Credit growth remains strong and getting diversified while asset quality trends are
broadly stable. Stock trades at 1.6X FY2012E PBR. BUY.
Hikes in lending rates and strong CASA ratio to cushion NIM pressure
We believe that the recent move by PNB to (1) hike its PLR by 75 bps to 12.5% and the base rate
to 9% from 8.5% earlier and (2) the strong CASA ratio of 41% will cushion the pressure on NIMs
due to increase in deposit costs. The management, in our recent discussion, has not changed its
guidance of NIMs. NIMs for PNB had expanded sharply over the past few quarters; we, anyway,
were expecting some moderation from peak 2QFY11 levels. Our NII growth assumption of about
5% in 2HFY11E over 1HFY11 compared to credit growth assumption of 11% reasonably factors
the expected compression in NIM (decline of about 20 bps). In FY2012E, we are building a decline
of about 10 bps over FY2011E.

Credit growth remains robust; getting diversified
PNB management has guided for about 22% loan growth, slightly ahead of RBI’s estimates for
FY2011E, but likely to surpass that given the current growth trends. The management highlighted
that inadequate deposit growth is becoming a primary constraint for credit growth resulting in a
sharp rise in deposit rates. Short-term measures like SLR and OMO operations from RBI is definitely
helping banks but reducing GoI surplus in RBI’s balance would be the most effective solution in
the medium term. Comforting factors are emerging with credit growth increasingly getting
diversified—capex programs have started in select sectors while working capital requirements have
improved in most sectors. Infrastructure credit has not witnessed any slowdown. We are broadly
maintaining our estimates of credit growth of 24% in FY2011E and 21% in FY2012E.

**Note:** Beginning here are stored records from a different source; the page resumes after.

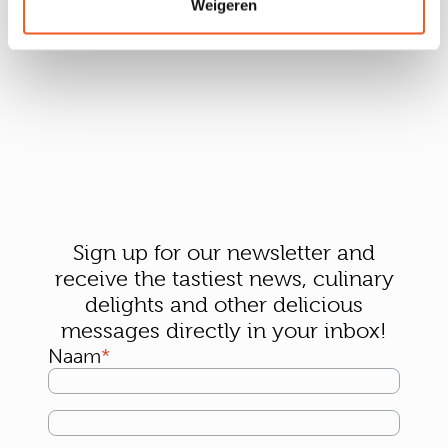
Weigeren
Sign up for our newsletter and
receive the tastiest news, culinary
delights and other delicious
messages directly in your inbox!
Naam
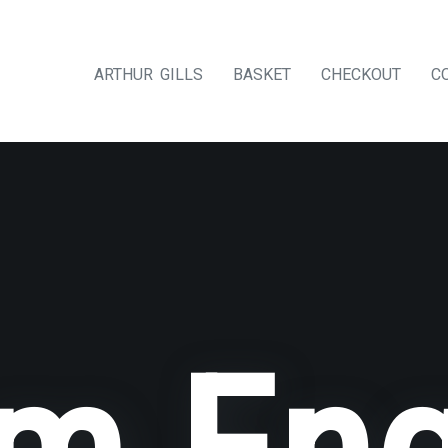
ARTHUR GILLS
BASKET
CHECKOUT
C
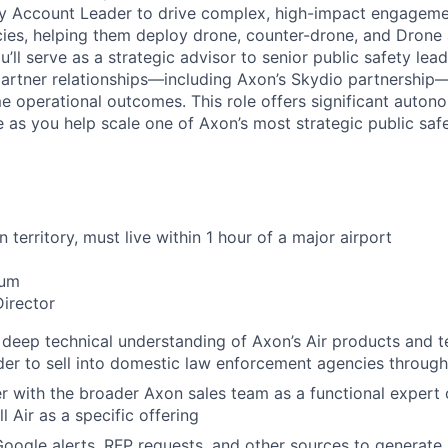
ey Account Leader to drive complex, high-impact engageme
es, helping them deploy drone, counter-drone, and Drone 
u’ll serve as a strategic advisor to senior public safety lea
partner relationships—including Axon’s Skydio partnership—
ime operational outcomes. This role offers significant auto
e as you help scale one of Axon’s most strategic public safet
 territory, must live within 1 hour of a major airport
mum
Director
deep technical understanding of Axon’s Air products and 
rder to sell into domestic law enforcement agencies through
er with the broader Axon sales team as a functional expert 
l Air as a specific offering
oogle alerts, RFP requests, and other sources to generate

Management working on 1.2-1.3% RoA and 22-23% RoE targets
While there might be some negative headwinds to margins, retirement benefits and asset quality,
the management remains confident of delivering a 1.2-1.3% RoA and 22-23% RoE and is focused
on these ratios. Thus, while there could be near-term earnings volatility, medium-to-long-term
profitability remains strong and intact.


Asset quality pressure remains but manageable
Exposure to sensitive sectors like microfinance and real estate is fairly limited at about 3% of
overall loans. Also, commercial real estate exposure is mainly through lease rental discounting,
where the underlying exposure is being fully serviced. PNB has already moved to systemdriven NPL recognition for loans up to `1 mn and will graduate completely by FY2011E.
We are building fairly conservative slippages at 2% in FY2011E (1H was 2.3%) and 1.8% in
FY2012E. Our loan loss provisions estimates remain conservative at 90 bps in FY2011E, but
to decline to 75 bps in FY2012E on the back of higher recoveries and lower slippages.

Strong operating metrics while valuations remain attractive; maintain BUY
We remain comfortable with the underlying metrics of PNB and believe that our earnings
estimates broadly capture the underlying pressure on NIMs and asset quality. Uncertainty
remains on the revised pension costs and its accounting policy but PNB is one of the few banks
to have already started providing for the same (about `2.5 bn/quarter for retirement benefits).
Valuations are attractive at 1.6X FY2012E PBR and 8X PER delivering healthy RoEs of over
22% and 16% CAGR in earnings. Maintain BUY and our preferred stock amongst banks.